## Task instructions
Copy out the lines below, from the one containing "JG Wentworth" through the one containing "Política de Cookies (EU)", with both of those lines included.

Top of Data for this task

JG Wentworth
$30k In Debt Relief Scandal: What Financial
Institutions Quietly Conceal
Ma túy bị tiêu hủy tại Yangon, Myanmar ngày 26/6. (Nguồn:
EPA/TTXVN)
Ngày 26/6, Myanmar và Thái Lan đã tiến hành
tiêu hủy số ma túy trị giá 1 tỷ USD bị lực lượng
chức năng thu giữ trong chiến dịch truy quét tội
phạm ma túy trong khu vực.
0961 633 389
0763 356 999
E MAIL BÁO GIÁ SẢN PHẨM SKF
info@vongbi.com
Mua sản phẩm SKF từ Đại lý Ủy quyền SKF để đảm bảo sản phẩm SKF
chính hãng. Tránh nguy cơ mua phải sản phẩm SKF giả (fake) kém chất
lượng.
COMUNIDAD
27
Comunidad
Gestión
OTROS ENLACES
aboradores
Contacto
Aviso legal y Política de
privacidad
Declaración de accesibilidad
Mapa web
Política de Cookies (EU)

Bottom of Data for this task
Top of Data for this task

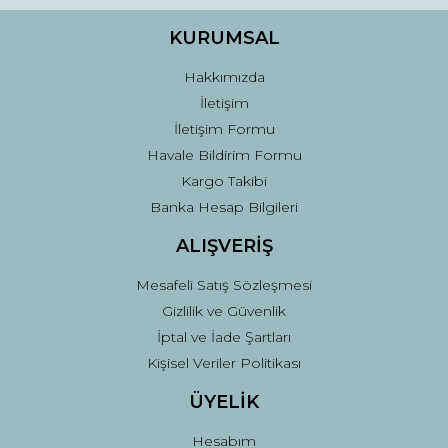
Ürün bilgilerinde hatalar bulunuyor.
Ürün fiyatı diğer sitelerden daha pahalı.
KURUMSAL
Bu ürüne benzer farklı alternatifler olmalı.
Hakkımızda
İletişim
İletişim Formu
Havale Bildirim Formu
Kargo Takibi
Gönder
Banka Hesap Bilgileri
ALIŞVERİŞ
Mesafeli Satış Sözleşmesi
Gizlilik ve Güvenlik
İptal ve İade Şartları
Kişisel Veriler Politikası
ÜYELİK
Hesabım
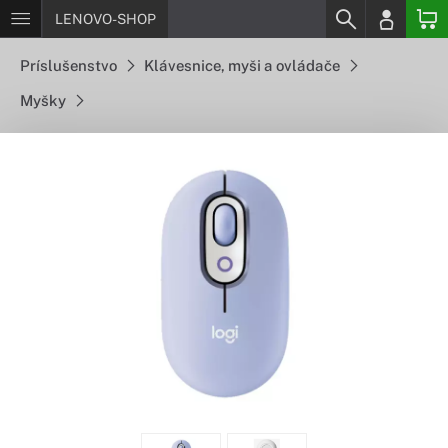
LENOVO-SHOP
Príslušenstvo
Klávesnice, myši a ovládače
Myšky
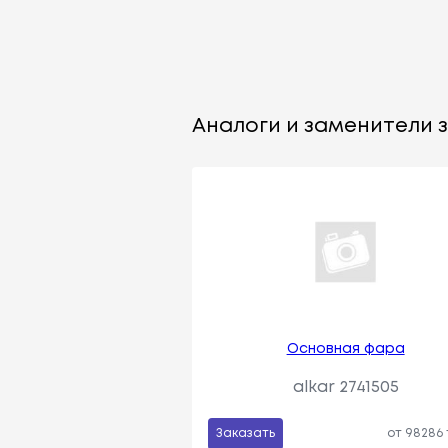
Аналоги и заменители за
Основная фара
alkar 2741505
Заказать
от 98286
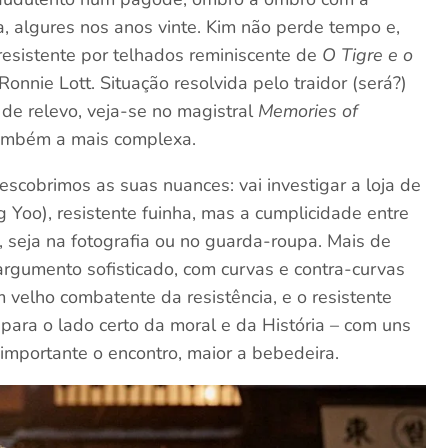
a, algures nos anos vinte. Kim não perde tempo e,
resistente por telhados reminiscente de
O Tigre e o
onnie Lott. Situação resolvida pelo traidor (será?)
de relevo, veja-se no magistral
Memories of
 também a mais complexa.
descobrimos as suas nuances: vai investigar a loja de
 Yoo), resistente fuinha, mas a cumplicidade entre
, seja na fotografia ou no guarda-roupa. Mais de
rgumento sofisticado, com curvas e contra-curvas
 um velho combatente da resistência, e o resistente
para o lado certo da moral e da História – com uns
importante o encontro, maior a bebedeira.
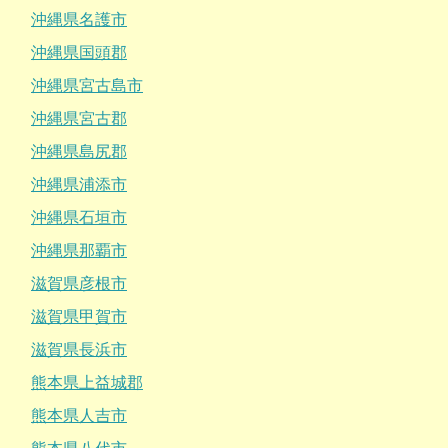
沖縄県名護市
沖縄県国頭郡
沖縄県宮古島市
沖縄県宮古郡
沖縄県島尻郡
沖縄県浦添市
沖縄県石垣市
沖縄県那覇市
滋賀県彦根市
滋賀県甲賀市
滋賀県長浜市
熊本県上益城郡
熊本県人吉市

Bottom of Data for this task

## Written solution
JG Wentworth
$30k In Debt Relief Scandal: What Financial
Institutions Quietly Conceal
Ma túy bị tiêu hủy tại Yangon, Myanmar ngày 26/6. (Nguồn:
EPA/TTXVN)
Ngày 26/6, Myanmar và Thái Lan đã tiến hành
tiêu hủy số ma túy trị giá 1 tỷ USD bị lực lượng
chức năng thu giữ trong chiến dịch truy quét tội
phạm ma túy trong khu vực.
0961 633 389
0763 356 999
E MAIL BÁO GIÁ SẢN PHẨM SKF
info@vongbi.com
Mua sản phẩm SKF từ Đại lý Ủy quyền SKF để đảm bảo sản phẩm SKF
chính hãng. Tránh nguy cơ mua phải sản phẩm SKF giả (fake) kém chất
lượng.
COMUNIDAD
27
Comunidad
Gestión
OTROS ENLACES
aboradores
Contacto
Aviso legal y Política de
privacidad
Declaración de accesibilidad
Mapa web
Política de Cookies (EU)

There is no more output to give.